La qualification de délit quant à elle aurait obligé les forces de l'ordre à constater la commission d'une infraction, ce qu'ils ne sont pas tenus de faire en matière de contravention. Or, la proposition prévoit qu'un stage de sensibilisation contre l'achat d'actes sexuels semblables aux stages de sensibilisation à la sécurité routière pourra être ordonné en plus ou à la place de la peine d'amende par le tribunal de police, voire par le procureur de la République au titre des alternatives aux poursuites qui sont des procédures qui permettent de sanctionner une personne avec son accord sans qu'elle soit jugée.
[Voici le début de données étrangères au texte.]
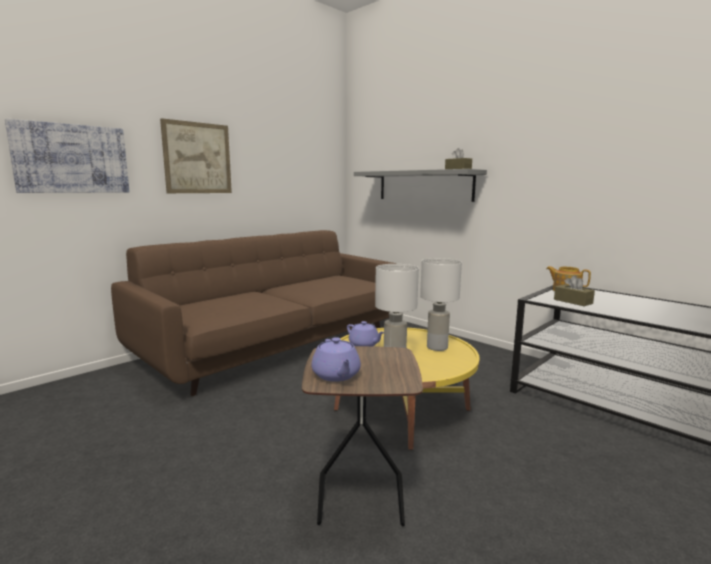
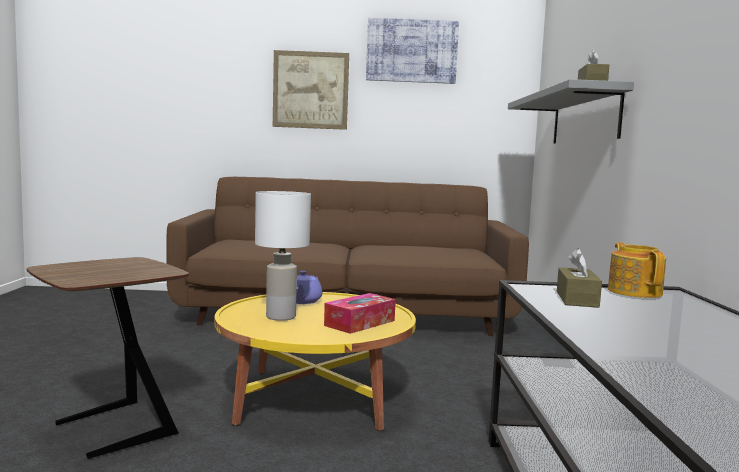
camera: 45 degrees right, 5 degrees down
(72, 159) = (191, 92): picture -> picture (411, 51)
(336, 375) = (73, 267): purple teapot -> none
(436, 347) = (360, 323): white table lamp -> tissue box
Le choix de la contravention de cinquième classe permettra ainsi aux policiers d'intervenir avant que la prestation sexuelle n'ait eu lieu afin de sensibiliser les clients sans pour autant devoir enclencher une procédure judiciaire, celle-ci étant réservée à ceux pour qui la prévention policière n'a aucun effet.
La contravention de cinquième classe a un autre avantage quand sa récidive constitue un délit : la procédure de l'amende forfaitaire utilisée dans le cas des excès de vitesse n'est pas possible, et le contrevenant qui sera jugé le sera par un magistrat au cours d'un véritable procès.
Enfin, le dernier point fort de la loi est l'aggravation des peines encourues lorsque des violences, agressions sexuelles ou viols sont commis sur des personnes prostituées.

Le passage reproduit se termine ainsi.